The Season Seven DVD contains several deleted scenes from this episode, including scenes where Gabe handles Erin's job at reception while she is at the garage sale, Michael tries to hire a sky writer (presumably to propose to Holly), and Michael suggests he propose to Holly by throwing Paula Poundstone off a roof.

==Cultural references==
"Garage Sale" features several callbacks to previous episodes. Kevin's skills at poker were previously shown in "Casino Night". Michael's St. Pauli Girl sign was previously shown in "Dinner Party". Michael mentions when Toby left for Costa Rica from "Night Out". Dwight's subplot is a reference to One red paperclip.

==Reception==

===Ratings===
In its original American broadcast, "Garage Sale" was viewed by an estimated 7.07 million viewers and received a 3.4 rating/10% share among adults between the ages of 18 and 49. This means that it was seen by 3.4% of all 18- to 49-year-olds, and 10% of all 18- to 49-year-olds watching television at the time of the broadcast. This marked a slight rise in the ratings from the previous episode, "Todd Packer", which received series lows. The episode ranked second in its timeslot beating the Fox crime drama Bones, which was seen by 8.78 million households; and CBS coverage of NCAA basketball, which was seen by 6.82 million household; but it was defeated by the ABC medical drama Grey's Anatomy, which was seen by an average 10.1 million households.

===Reviews===
This episode received critical acclaim and is considered one of the best Office episodes. HitFix reviewer Alan Sepinwall called it one of his "favorite Office episodes ever" and also called it one of the greatest romantic sitcom episodes of all-time. He also said the episode could have served as Carell's last episode, and praised "Garage Sale" for its multiple subplots, its exploration of the ensemble cast, and Jim's prank against Dwight. Sepinwall named it one of the best TV episodes of 2011 for series that were not great the whole year and praised it for showcasing "the ridiculous and romantic sides of The Office". He also wrote that it gave Fischer and Krasinski their best material for the series in years. Cindy White of IGN praised it for its mix of comedy and drama. She also complimented it for the showcase of the cast, ultimately giving the episode a 9/10. James Poniewozik of Time said it "was unspectacular as an episode overall but did build to a delightful moment as Michael finally proposed to Holly", later naming it one of his honorable mentions for the top 10 TV episodes of 2011.
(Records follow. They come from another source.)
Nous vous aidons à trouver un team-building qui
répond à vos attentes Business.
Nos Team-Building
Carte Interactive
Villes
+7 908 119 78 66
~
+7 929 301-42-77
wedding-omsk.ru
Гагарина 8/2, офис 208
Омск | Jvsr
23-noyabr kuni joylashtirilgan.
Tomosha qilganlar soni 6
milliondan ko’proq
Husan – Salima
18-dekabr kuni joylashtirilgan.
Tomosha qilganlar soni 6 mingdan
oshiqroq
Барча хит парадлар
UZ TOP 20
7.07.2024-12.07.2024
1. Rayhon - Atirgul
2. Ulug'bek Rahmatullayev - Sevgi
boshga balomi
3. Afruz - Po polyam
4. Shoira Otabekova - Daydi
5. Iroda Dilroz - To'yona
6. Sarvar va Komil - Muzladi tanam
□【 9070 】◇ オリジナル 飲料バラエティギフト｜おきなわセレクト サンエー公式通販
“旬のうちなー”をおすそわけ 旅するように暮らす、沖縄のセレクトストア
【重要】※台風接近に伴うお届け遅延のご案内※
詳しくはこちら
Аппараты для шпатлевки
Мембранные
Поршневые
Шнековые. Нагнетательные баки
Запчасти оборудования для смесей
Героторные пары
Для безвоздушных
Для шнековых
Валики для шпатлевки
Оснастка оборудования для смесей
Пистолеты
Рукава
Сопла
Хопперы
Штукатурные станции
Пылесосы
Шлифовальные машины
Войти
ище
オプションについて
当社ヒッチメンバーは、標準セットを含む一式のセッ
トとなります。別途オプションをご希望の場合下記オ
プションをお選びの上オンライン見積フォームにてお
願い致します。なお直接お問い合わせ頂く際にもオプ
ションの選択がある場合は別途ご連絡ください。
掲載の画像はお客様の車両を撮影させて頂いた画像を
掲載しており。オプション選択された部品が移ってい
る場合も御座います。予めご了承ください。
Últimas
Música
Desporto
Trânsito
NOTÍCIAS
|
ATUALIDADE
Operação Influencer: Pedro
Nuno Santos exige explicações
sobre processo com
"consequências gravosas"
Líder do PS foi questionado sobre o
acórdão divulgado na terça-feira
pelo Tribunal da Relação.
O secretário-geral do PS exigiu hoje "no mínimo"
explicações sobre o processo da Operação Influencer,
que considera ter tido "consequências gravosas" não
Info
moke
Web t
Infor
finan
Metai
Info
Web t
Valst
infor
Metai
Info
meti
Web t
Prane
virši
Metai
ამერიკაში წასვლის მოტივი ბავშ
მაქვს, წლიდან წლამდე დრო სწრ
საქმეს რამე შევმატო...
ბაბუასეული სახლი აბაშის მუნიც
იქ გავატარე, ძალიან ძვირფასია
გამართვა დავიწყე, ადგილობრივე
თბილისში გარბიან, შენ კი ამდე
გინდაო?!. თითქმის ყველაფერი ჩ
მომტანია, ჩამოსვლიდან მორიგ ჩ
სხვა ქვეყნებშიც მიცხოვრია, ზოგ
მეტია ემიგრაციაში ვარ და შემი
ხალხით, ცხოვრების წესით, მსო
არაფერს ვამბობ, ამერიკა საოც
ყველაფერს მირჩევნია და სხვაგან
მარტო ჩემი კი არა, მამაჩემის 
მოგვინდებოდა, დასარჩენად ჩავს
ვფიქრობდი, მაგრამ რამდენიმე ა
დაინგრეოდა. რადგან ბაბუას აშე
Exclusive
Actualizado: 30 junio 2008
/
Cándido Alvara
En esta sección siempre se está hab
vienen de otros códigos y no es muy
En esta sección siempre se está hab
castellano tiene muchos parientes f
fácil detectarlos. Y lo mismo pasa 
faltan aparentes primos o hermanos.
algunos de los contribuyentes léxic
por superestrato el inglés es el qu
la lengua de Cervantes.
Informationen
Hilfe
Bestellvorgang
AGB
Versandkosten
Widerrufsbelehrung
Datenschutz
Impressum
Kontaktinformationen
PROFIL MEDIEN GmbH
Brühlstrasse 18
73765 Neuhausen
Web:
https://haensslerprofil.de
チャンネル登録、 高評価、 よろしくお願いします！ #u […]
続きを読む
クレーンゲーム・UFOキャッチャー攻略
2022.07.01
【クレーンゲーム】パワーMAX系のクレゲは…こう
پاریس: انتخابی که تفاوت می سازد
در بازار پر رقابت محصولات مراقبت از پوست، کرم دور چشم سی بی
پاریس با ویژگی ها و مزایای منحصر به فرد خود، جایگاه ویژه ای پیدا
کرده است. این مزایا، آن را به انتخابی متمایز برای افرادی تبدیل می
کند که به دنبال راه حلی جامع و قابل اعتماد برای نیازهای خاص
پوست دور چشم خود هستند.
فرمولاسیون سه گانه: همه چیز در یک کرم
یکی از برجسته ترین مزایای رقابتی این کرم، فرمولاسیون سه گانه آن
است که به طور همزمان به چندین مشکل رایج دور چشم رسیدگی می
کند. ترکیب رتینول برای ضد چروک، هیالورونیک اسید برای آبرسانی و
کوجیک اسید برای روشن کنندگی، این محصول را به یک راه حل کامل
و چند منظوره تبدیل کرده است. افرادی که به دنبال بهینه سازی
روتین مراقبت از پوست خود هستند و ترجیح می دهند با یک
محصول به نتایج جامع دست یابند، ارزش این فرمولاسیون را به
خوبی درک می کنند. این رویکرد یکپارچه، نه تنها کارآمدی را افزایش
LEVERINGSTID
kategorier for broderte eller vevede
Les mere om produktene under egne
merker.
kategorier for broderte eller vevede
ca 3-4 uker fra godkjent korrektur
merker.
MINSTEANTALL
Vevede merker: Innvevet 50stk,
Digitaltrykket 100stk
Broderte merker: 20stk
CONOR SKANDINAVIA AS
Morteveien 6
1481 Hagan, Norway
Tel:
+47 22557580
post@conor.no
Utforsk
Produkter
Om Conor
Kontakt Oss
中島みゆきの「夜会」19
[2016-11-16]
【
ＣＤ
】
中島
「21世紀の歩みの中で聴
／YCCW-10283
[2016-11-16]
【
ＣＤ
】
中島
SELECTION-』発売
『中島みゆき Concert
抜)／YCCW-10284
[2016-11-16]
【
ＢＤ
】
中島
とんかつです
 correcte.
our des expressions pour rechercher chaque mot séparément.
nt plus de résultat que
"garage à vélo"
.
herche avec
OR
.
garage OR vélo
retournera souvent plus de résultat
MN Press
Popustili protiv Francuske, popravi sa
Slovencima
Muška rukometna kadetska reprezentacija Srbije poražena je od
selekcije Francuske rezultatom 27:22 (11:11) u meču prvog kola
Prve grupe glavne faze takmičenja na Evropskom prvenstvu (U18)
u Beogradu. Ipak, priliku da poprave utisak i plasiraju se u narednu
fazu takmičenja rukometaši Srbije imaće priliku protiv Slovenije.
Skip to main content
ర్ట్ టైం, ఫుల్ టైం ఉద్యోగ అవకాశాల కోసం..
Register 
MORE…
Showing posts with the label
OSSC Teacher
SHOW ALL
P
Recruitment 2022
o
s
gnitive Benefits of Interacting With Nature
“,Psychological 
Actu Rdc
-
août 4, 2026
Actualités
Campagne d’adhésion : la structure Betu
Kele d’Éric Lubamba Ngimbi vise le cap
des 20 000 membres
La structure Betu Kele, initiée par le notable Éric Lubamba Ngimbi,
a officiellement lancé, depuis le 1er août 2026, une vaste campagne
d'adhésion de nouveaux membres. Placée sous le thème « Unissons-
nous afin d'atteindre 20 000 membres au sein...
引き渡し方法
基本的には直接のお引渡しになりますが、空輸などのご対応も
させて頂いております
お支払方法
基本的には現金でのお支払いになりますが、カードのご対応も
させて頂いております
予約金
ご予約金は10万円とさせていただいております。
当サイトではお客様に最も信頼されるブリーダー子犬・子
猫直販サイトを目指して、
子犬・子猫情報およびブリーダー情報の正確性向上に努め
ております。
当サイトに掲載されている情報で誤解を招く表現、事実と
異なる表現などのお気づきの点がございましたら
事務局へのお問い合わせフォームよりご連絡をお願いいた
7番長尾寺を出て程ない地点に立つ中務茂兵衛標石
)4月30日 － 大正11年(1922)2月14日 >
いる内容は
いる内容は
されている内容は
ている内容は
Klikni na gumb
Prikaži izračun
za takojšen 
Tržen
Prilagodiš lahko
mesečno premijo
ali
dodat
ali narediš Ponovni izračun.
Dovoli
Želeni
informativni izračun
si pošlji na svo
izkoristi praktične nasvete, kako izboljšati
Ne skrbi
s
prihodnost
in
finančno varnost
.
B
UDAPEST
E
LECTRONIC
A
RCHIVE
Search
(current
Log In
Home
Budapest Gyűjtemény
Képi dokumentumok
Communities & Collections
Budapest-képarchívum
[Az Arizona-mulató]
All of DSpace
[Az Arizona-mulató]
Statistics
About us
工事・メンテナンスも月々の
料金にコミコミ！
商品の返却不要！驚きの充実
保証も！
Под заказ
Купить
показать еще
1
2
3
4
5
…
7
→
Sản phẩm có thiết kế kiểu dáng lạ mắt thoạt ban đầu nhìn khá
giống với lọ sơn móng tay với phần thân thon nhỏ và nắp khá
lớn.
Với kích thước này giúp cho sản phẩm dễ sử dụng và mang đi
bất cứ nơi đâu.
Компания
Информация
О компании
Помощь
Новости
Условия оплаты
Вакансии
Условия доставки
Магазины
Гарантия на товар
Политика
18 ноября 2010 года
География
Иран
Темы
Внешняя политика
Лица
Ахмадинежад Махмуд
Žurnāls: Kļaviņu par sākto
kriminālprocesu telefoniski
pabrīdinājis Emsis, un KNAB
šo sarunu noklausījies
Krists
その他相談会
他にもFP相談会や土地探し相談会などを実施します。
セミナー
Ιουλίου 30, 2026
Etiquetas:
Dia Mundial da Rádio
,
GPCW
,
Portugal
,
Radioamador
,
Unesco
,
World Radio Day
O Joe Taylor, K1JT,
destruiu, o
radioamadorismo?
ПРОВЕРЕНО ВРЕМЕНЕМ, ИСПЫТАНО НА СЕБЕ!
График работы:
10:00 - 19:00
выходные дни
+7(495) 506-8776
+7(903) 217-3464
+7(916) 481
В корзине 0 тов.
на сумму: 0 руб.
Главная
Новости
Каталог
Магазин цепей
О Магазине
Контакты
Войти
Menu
The A.V. Club writer Myles McNutt called the episode a "spiritual successor to 'Casino Night', which remains one of my all-time favorite episodes of the series" for "turning what could feel like a gimmicky sitcom scenario into something that feels distinct to both the office [the characters] ... and The Office". He ultimately gave the episode an A−. Kevin Fallon of The Atlantic compared the proposal to other television proposals on Friends, Cheers and Frasier. New York writer Willer Paskin praised the writers for being adept at writing for romance. Following the airing of the episode, Colorado governor John Hickenlooper issued a press release appointing Michael Scott to the position of Director of Paper Distribution in the Department of Natural Resources. "Garage Sale" was voted the third-highest-rated out of 24 from the seventh season, according to a "Survivor" episode poll at the fansite OfficeTally. It was later named the 20th-best episode of the series according to an episode poll by OfficeTally. BuddyTV named the episode the 19th-best TV episode of 2011 and it was the only episode of the series to make the list.